The Bulldogs beat out Tennessee for a bid to the Capital One Bowl on Sunday, where they will play No. 12 Purdue.
A day earlier, they lost to LSU 34-13 in the Southeastern Conference championship game, a victory that propelled the Tigers to the Sugar Bowl, where they will meet Oklahoma.
The winner in New Orleans on Jan. 4 automatically captures the coaches’ title under the Bowl Championship Series format.
Tom Mickle, executive director of the Capital One Bowl, wouldn’t release the final tally, but he said the vote between Georgia and the Volunteers was “close.”
The Bulldogs beat Tennessee 41-14 in the regular season.
“The key to the decision by the selection committee was head-to-head competition,” Mickle said. “Georgia shouldn’t be penalized for making it to the championship game and losing to an opponent that’s going to play for the national championship.”
The Bulldogs, who dropped six spots in the AP poll, are in the Capital One Bowl for the first time since 1993. Tennessee settled for a trip to the Peach Bowl for the second straight year.
“From what I’ve heard, it’s the best bowl for a team,” Georgia coach Mark Richt said. “It’s the best bowl for coaches with family, and we’ve probably got about 35 kids on our staff.”
The uncertainly about where the Bulldogs were going came after their worst performance of the season. LSU finished with 293 yards rushing — including a championship game-record 201 yards by Justin Vincent — and outgained the Bulldogs 444-249.
The Tigers sprinted to a 17-0 lead in the first half, the biggest deficit Georgia had faced all season.
“We fought hard, but it wasn’t good enough to make it a closer game,” Richt said. “They dominated the entire game. When we did move the ball, they did a great job of stealing momentum back like great champions do.”
In the immediate aftermath, Richt wasn’t sure where Georgia might wind up playing.
“We didn’t have any certainty,” he said. “As I talked to the team after the game, I told them the season’s not over. It felt like the season was over, because our goal was to win the SEC.
“But we’ve got one more game, and whatever bowl gives us an invitation, we need to be thankful for that.
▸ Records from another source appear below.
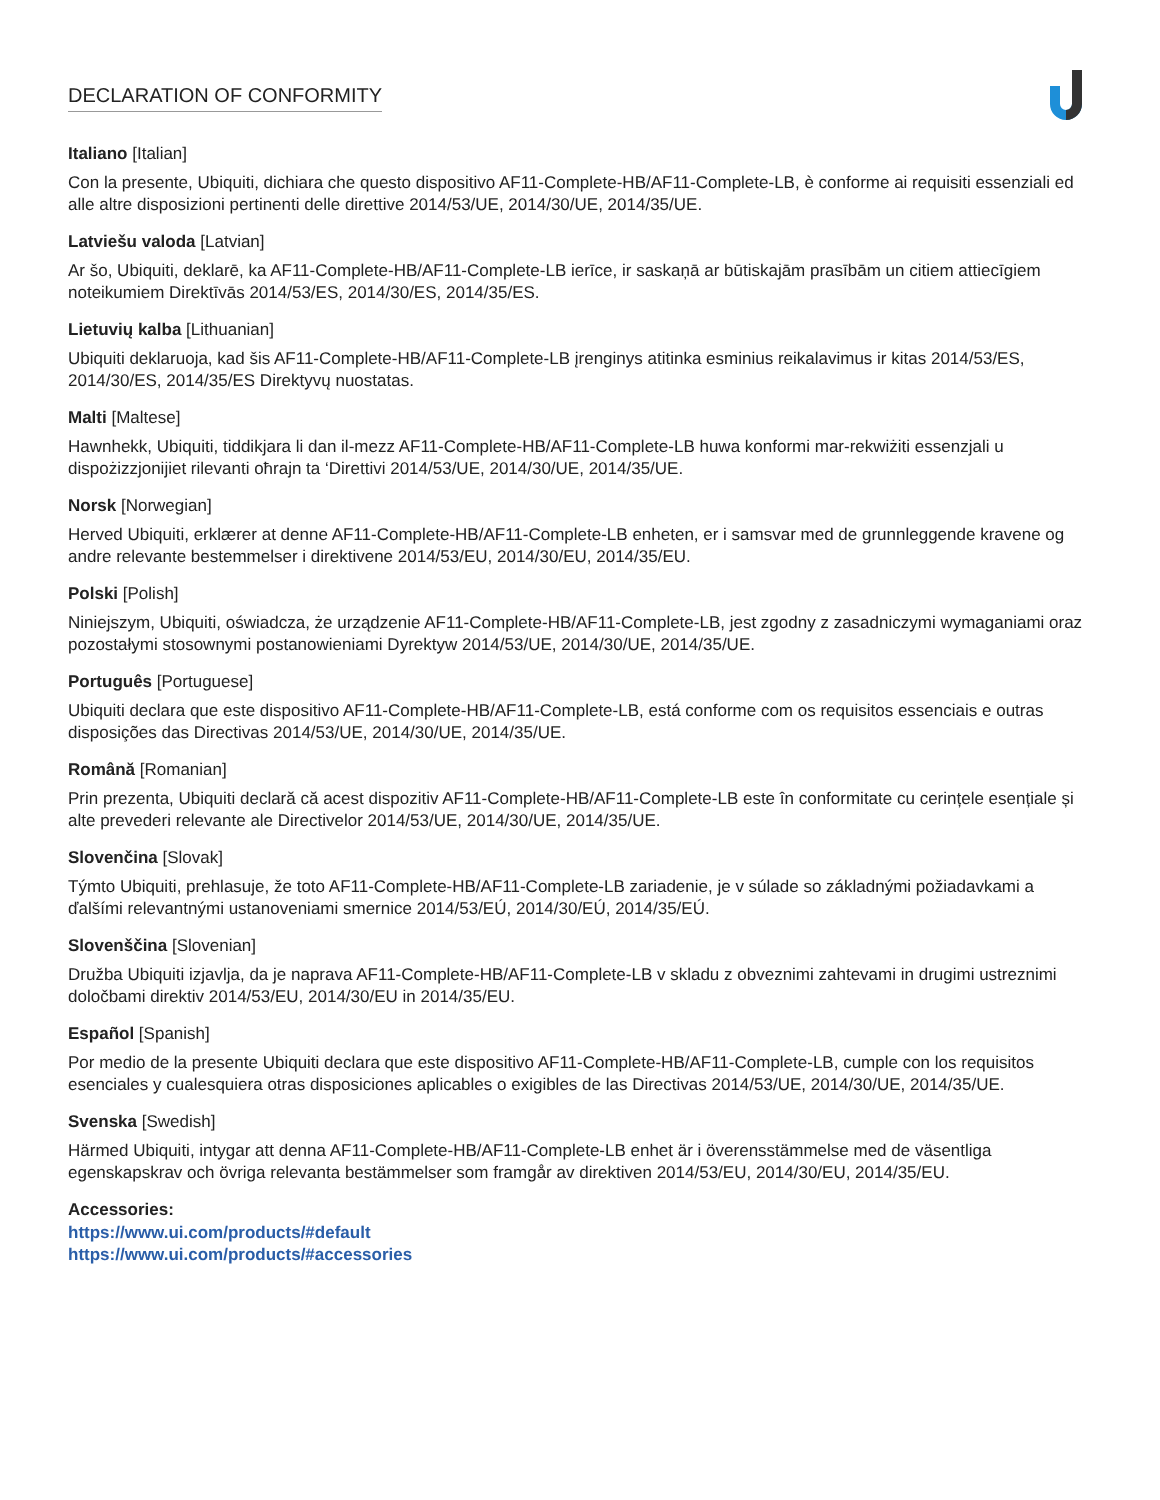DECLARATION OF CONFORMITY
Italiano [Italian]
Con la presente, Ubiquiti, dichiara che questo dispositivo AF11-Complete-HB/AF11-Complete-LB, è conforme ai requisiti essenziali ed alle altre disposizioni pertinenti delle direttive 2014/53/UE, 2014/30/UE, 2014/35/UE.
Latviešu valoda [Latvian]
Ar šo, Ubiquiti, deklarē, ka AF11-Complete-HB/AF11-Complete-LB ierīce, ir saskaņā ar būtiskajām prasībām un citiem attiecīgiem noteikumiem Direktīvās 2014/53/ES, 2014/30/ES, 2014/35/ES.
Lietuvių kalba [Lithuanian]
Ubiquiti deklaruoja, kad šis AF11-Complete-HB/AF11-Complete-LB įrenginys atitinka esminius reikalavimus ir kitas 2014/53/ES, 2014/30/ES, 2014/35/ES Direktyvų nuostatas.
Malti [Maltese]
Hawnhekk, Ubiquiti, tiddikjara li dan il-mezz AF11-Complete-HB/AF11-Complete-LB huwa konformi mar-rekwiżiti essenzjali u dispożizzjonijiet rilevanti oħrajn ta ‘Direttivi 2014/53/UE, 2014/30/UE, 2014/35/UE.
Norsk [Norwegian]
Herved Ubiquiti, erklærer at denne AF11-Complete-HB/AF11-Complete-LB enheten, er i samsvar med de grunnleggende kravene og andre relevante bestemmelser i direktivene 2014/53/EU, 2014/30/EU, 2014/35/EU.
Polski [Polish]
Niniejszym, Ubiquiti, oświadcza, że urządzenie AF11-Complete-HB/AF11-Complete-LB, jest zgodny z zasadniczymi wymaganiami oraz pozostałymi stosownymi postanowieniami Dyrektyw 2014/53/UE, 2014/30/UE, 2014/35/UE.
Português [Portuguese]
Ubiquiti declara que este dispositivo AF11-Complete-HB/AF11-Complete-LB, está conforme com os requisitos essenciais e outras disposições das Directivas 2014/53/UE, 2014/30/UE, 2014/35/UE.
Română [Romanian]
Prin prezenta, Ubiquiti declară că acest dispozitiv AF11-Complete-HB/AF11-Complete-LB este în conformitate cu cerințele esențiale și alte prevederi relevante ale Directivelor 2014/53/UE, 2014/30/UE, 2014/35/UE.
Slovenčina [Slovak]
Týmto Ubiquiti, prehlasuje, že toto AF11-Complete-HB/AF11-Complete-LB zariadenie, je v súlade so základnými požiadavkami a ďalšími relevantnými ustanoveniami smernice 2014/53/EÚ, 2014/30/EÚ, 2014/35/EÚ.
Slovenščina [Slovenian]
Družba Ubiquiti izjavlja, da je naprava AF11-Complete-HB/AF11-Complete-LB v skladu z obveznimi zahtevami in drugimi ustreznimi določbami direktiv 2014/53/EU, 2014/30/EU in 2014/35/EU.
Español [Spanish]
Por medio de la presente Ubiquiti declara que este dispositivo AF11-Complete-HB/AF11-Complete-LB, cumple con los requisitos esenciales y cualesquiera otras disposiciones aplicables o exigibles de las Directivas 2014/53/UE, 2014/30/UE, 2014/35/UE.
Svenska [Swedish]
Härmed Ubiquiti, intygar att denna AF11-Complete-HB/AF11-Complete-LB enhet är i överensstämmelse med de väsentliga egenskapskrav och övriga relevanta bestämmelser som framgår av direktiven 2014/53/EU, 2014/30/EU, 2014/35/EU.
Accessories:
https://www.ui.com/products/#default
https://www.ui.com/products/#accessories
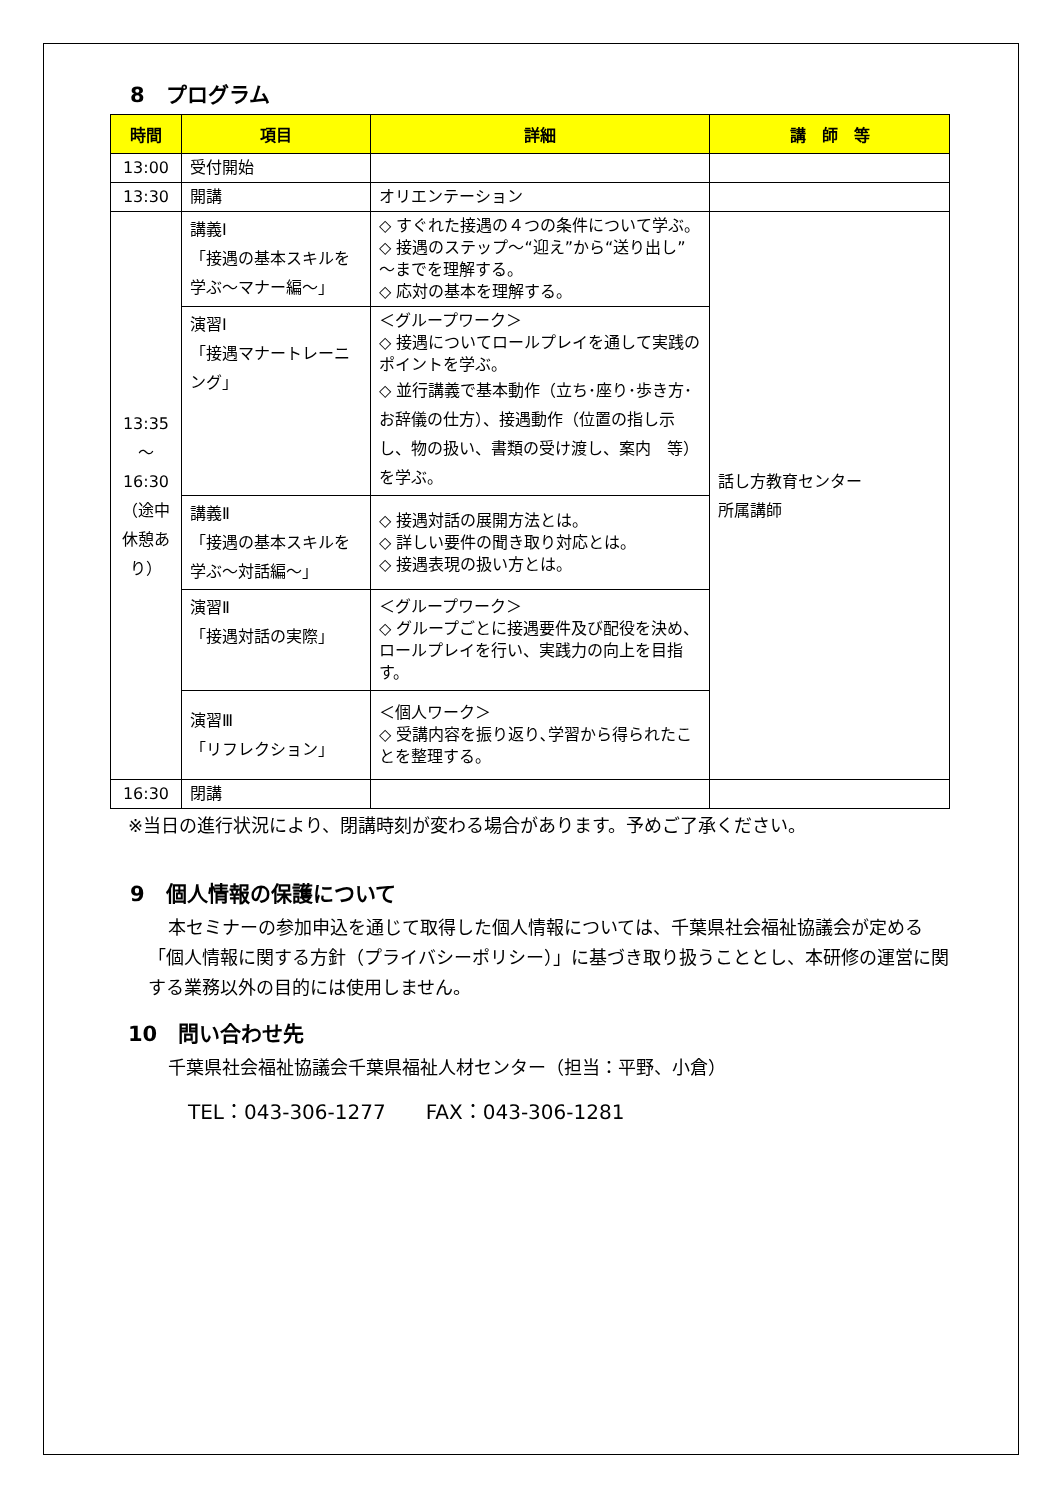8　プログラム
| 時間 | 項目 | 詳細 | 講 師 等 |
| --- | --- | --- | --- |
| 13:00 | 受付開始 | | |
| 13:30 | 開講 | オリエンテーション | |
| 13:35 ～ 16:30 （途中休憩あり） | 講義Ⅰ 「接遇の基本スキルを学ぶ～マナー編～」 | ◇ すぐれた接遇の４つの条件について学ぶ。 ◇ 接遇のステップ～“迎え”から“送り出し”～までを理解する。 ◇ 応対の基本を理解する。 | 話し方教育センター 所属講師 |
| | 演習Ⅰ 「接遇マナートレーニング」 | ＜グループワーク＞ ◇ 接遇についてロールプレイを通して実践のポイントを学ぶ。 ◇ 並行講義で基本動作（立ち･座り･歩き方･お辞儀の仕方）、接遇動作（位置の指し示し、物の扱い、書類の受け渡し、案内 等）を学ぶ。 | |
| | 講義Ⅱ 「接遇の基本スキルを学ぶ～対話編～」 | ◇ 接遇対話の展開方法とは。 ◇ 詳しい要件の聞き取り対応とは。 ◇ 接遇表現の扱い方とは。 | |
| | 演習Ⅱ 「接遇対話の実際」 | ＜グループワーク＞ ◇ グループごとに接遇要件及び配役を決め、ロールプレイを行い、実践力の向上を目指す。 | |
| | 演習Ⅲ 「リフレクション」 | ＜個人ワーク＞ ◇ 受講内容を振り返り､学習から得られたことを整理する。 | |
| 16:30 | 閉講 | | |
※当日の進行状況により、閉講時刻が変わる場合があります。予めご了承ください。
9　個人情報の保護について
本セミナーの参加申込を通じて取得した個人情報については、千葉県社会福祉協議会が定める「個人情報に関する方針（プライバシーポリシー）」に基づき取り扱うこととし、本研修の運営に関する業務以外の目的には使用しません。
10　問い合わせ先
千葉県社会福祉協議会千葉県福祉人材センター（担当：平野、小倉）
TEL：043-306-1277　　FAX：043-306-1281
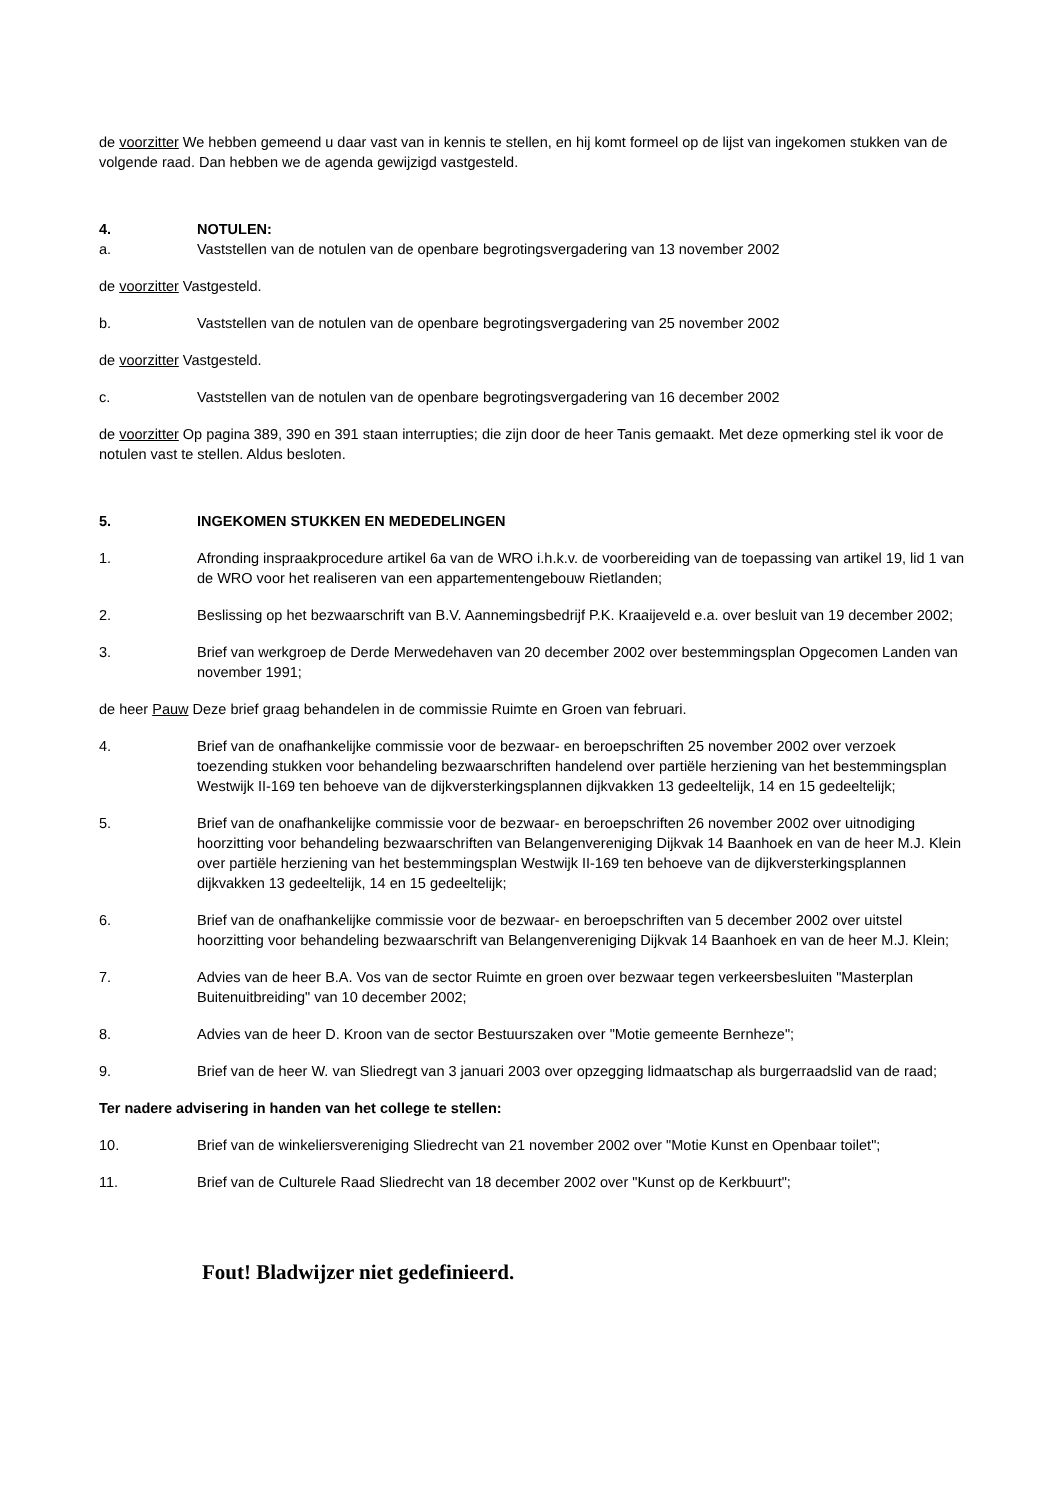de voorzitter We hebben gemeend u daar vast van in kennis te stellen, en hij komt formeel op de lijst van ingekomen stukken van de volgende raad. Dan hebben we de agenda gewijzigd vastgesteld.
4. NOTULEN:
a. Vaststellen van de notulen van de openbare begrotingsvergadering van 13 november 2002
de voorzitter Vastgesteld.
b. Vaststellen van de notulen van de openbare begrotingsvergadering van 25 november 2002
de voorzitter Vastgesteld.
c. Vaststellen van de notulen van de openbare begrotingsvergadering van 16 december 2002
de voorzitter Op pagina 389, 390 en 391 staan interrupties; die zijn door de heer Tanis gemaakt. Met deze opmerking stel ik voor de notulen vast te stellen. Aldus besloten.
5. INGEKOMEN STUKKEN EN MEDEDELINGEN
1. Afronding inspraakprocedure artikel 6a van de WRO i.h.k.v. de voorbereiding van de toepassing van artikel 19, lid 1 van de WRO voor het realiseren van een appartementengebouw Rietlanden;
2. Beslissing op het bezwaarschrift van B.V. Aannemingsbedrijf P.K. Kraaijeveld e.a. over besluit van 19 december 2002;
3. Brief van werkgroep de Derde Merwedehaven van 20 december 2002 over bestemmingsplan Opgecomen Landen van november 1991;
de heer Pauw Deze brief graag behandelen in de commissie Ruimte en Groen van februari.
4. Brief van de onafhankelijke commissie voor de bezwaar- en beroepschriften 25 november 2002 over verzoek toezending stukken voor behandeling bezwaarschriften handelend over partiële herziening van het bestemmingsplan Westwijk II-169 ten behoeve van de dijkversterkingsplannen dijkvakken 13 gedeeltelijk, 14 en 15 gedeeltelijk;
5. Brief van de onafhankelijke commissie voor de bezwaar- en beroepschriften 26 november 2002 over uitnodiging hoorzitting voor behandeling bezwaarschriften van Belangenvereniging Dijkvak 14 Baanhoek en van de heer M.J. Klein over partiële herziening van het bestemmingsplan Westwijk II-169 ten behoeve van de dijkversterkingsplannen dijkvakken 13 gedeeltelijk, 14 en 15 gedeeltelijk;
6. Brief van de onafhankelijke commissie voor de bezwaar- en beroepschriften van 5 december 2002 over uitstel hoorzitting voor behandeling bezwaarschrift van Belangenvereniging Dijkvak 14 Baanhoek en van de heer M.J. Klein;
7. Advies van de heer B.A. Vos van de sector Ruimte en groen over bezwaar tegen verkeersbesluiten "Masterplan Buitenuitbreiding" van 10 december 2002;
8. Advies van de heer D. Kroon van de sector Bestuurszaken over "Motie gemeente Bernheze";
9. Brief van de heer W. van Sliedregt van 3 januari 2003 over opzegging lidmaatschap als burgerraadslid van de raad;
Ter nadere advisering in handen van het college te stellen:
10. Brief van de winkeliersvereniging Sliedrecht van 21 november 2002 over "Motie Kunst en Openbaar toilet";
11. Brief van de Culturele Raad Sliedrecht van 18 december 2002 over "Kunst op de Kerkbuurt";
Fout! Bladwijzer niet gedefinieerd.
I really didn’t want to speculate.”
Georgia hasn’t played Purdue since the Outback Bowl on Jan. 1, 2000, when the Bulldogs rallied from 25 points down to win 28-25 in overtime, the biggest comeback in bowl history.
The Boilermakers (9-3) return this year after narrowly beating No. 13 Iowa in a vote by scouts for the bowl.
“You hear about these other teams, but you don’t know how to compare them to anybody, because you never see them,” Georgia quarterback David Greene said. “They might have a different style of play than what we see in the SEC. I think it’s a good thing.